Coluci V R, Vendrame R, Braga R S, Galvão D S
Instituto de Física, UNICAMP, CP 6165, CEP 13083-970, Campinas - SP - Brazil.
J Chem Inf Comput Sci. 2002 Nov-Dec;42(6):1479-89. doi: 10.1021/ci025577+.
Polycyclic Aromatic Hydrocarbons (PAHs) constitute an important family of molecules capable of inducing chemical carcinogenesis. In this work we report structure-activity relationship (SAR) studies for 81 PAHs using the pattern-recognition methods Principal Component Analysis (PCA), Hierarchical Clustering Analysis (HCA) and Neural Networks (NN). The used molecular descriptors were obtained from the semiempirical Parametric Method 3 (PM3) calculations. We have developed a new procedure that is capable of identifying the PAHs' carcinogenic activity with an accuracy higher than 80%. PCA selected molecular descriptors that can be directly correlated with some models proposed to PAHs' metabolic activation mechanism leading to the formation of PAHs-DNA adducts. PCA, HCA and NN validate the energy separation between the highest occupied molecular orbital and its next lower level as a major descriptor defining the carcinogenic activity. This descriptor has been only recently discussed in the literature as one new possible universal parameter for defining the biological activity of several classes of compounds.

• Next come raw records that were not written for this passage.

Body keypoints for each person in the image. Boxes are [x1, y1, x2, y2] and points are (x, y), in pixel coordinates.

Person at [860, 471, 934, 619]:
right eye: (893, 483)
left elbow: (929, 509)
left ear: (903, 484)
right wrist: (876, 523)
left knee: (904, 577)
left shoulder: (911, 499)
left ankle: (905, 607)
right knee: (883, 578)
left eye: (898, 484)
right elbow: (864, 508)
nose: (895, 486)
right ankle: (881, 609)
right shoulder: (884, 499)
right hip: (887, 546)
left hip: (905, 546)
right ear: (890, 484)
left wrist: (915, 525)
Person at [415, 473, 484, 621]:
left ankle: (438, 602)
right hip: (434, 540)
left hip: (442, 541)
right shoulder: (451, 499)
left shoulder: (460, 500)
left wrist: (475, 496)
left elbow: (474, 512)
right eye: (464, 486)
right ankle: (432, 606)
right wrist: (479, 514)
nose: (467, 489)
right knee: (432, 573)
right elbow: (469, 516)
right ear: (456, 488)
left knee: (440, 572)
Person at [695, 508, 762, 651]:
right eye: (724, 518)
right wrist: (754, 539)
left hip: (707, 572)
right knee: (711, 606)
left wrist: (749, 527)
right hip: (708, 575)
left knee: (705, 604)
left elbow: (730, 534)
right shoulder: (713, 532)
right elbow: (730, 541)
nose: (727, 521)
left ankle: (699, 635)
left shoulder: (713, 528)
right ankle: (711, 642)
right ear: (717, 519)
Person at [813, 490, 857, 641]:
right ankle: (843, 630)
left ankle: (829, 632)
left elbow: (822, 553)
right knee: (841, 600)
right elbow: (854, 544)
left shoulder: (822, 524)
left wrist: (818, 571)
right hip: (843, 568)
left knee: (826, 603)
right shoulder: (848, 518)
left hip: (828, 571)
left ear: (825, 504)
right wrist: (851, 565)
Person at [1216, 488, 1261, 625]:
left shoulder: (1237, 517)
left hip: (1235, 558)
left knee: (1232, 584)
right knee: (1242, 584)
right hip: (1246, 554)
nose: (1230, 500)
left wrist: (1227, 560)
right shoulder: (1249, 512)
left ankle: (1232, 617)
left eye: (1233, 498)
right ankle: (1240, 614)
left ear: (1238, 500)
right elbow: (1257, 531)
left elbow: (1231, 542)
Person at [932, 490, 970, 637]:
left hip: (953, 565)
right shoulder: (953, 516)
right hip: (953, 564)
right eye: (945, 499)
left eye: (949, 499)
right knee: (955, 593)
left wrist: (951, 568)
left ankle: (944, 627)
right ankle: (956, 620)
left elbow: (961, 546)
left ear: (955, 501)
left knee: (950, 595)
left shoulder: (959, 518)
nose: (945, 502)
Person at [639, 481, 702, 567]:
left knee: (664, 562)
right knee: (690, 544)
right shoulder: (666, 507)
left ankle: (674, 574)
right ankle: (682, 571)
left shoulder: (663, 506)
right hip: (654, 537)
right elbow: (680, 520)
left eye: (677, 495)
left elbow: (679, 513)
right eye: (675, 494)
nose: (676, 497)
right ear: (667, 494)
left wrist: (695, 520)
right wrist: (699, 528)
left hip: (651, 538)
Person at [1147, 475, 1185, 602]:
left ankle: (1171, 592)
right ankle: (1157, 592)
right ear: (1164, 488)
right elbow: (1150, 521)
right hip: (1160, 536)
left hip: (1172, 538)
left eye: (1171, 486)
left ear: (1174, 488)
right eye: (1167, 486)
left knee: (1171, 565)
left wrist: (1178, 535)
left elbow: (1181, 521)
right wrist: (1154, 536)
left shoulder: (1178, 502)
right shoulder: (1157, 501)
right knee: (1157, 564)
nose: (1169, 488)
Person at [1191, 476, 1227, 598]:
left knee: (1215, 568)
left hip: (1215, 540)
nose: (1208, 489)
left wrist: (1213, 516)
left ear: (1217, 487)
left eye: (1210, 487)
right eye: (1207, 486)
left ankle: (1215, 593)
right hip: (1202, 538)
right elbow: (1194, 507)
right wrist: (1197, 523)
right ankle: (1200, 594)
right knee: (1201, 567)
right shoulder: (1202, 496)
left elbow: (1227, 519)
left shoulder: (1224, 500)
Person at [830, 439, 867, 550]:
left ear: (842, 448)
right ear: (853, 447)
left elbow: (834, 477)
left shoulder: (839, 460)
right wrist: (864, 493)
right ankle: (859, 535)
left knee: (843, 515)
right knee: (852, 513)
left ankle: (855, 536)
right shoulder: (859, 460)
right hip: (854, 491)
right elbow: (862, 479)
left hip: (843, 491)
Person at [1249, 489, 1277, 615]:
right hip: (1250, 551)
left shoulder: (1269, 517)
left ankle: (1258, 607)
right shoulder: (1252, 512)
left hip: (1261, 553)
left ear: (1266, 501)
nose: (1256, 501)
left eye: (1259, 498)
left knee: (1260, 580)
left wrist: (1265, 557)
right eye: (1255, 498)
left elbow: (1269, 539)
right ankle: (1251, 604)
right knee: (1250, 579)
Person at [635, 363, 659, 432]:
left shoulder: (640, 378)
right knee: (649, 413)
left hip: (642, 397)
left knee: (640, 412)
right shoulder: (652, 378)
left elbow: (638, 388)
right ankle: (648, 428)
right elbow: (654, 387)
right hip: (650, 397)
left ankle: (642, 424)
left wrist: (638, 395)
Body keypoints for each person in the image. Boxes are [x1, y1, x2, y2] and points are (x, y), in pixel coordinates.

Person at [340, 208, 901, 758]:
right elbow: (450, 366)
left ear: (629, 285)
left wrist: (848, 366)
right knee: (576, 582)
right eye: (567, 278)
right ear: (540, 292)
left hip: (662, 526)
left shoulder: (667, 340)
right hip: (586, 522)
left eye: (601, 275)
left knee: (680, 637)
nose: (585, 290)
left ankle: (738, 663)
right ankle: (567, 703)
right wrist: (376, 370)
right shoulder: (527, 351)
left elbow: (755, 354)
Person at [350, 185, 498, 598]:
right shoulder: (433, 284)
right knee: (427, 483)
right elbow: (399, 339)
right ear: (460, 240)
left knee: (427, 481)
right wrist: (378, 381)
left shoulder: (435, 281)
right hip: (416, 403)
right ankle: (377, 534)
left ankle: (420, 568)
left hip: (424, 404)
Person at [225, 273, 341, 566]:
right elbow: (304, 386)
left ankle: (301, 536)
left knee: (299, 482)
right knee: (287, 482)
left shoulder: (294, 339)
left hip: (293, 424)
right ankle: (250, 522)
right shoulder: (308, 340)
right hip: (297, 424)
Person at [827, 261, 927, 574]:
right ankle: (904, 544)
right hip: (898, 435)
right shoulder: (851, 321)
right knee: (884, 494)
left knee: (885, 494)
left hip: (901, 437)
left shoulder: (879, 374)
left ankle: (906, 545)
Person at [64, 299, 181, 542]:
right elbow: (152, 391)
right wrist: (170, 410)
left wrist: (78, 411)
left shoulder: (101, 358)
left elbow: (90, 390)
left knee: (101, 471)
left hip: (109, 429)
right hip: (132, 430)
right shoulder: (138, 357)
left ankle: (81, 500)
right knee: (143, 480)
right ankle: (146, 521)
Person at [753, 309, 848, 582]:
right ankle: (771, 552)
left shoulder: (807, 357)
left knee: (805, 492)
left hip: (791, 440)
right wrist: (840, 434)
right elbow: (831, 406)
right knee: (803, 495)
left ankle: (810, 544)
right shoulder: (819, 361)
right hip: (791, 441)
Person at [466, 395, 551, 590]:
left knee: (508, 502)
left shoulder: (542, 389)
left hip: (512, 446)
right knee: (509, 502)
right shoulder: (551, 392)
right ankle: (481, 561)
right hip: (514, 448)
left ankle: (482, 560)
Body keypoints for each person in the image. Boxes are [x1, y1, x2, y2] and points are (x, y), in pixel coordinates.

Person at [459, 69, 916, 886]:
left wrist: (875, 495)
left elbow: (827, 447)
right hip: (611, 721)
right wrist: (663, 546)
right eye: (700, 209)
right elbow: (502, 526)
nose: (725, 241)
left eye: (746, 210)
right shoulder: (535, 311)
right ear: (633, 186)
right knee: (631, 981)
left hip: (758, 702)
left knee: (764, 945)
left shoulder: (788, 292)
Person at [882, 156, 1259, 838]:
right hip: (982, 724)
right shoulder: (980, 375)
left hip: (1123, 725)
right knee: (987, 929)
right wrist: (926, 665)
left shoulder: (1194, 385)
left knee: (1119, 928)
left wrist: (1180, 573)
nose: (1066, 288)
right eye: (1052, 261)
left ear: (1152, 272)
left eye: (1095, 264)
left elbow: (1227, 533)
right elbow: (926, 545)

多环芳烃(PAHs)是一类能够诱发化学致癌作用的重要分子家族。在这项工作中,我们使用模式识别方法主成分分析(PCA)、层次聚类分析(HCA)和神经网络(NN)报告了81种多环芳烃的构效关系(SAR)研究。所使用的分子描述符是从半经验参数方法3(PM3)计算中获得的。我们开发了一种新程序,能够以高于80%的准确率识别多环芳烃的致癌活性。主成分分析选择了一些分子描述符,这些描述符可以直接与一些关于多环芳烃代谢激活机制的模型相关联,该机制导致多环芳烃 - DNA加合物的形成。主成分分析、层次聚类分析和神经网络验证了最高占据分子轨道与其下一个较低能级之间的能量分离是定义致癌活性的主要描述符。这个描述符最近才在文献中被讨论为定义几类化合物生物活性的一个新的可能通用参数。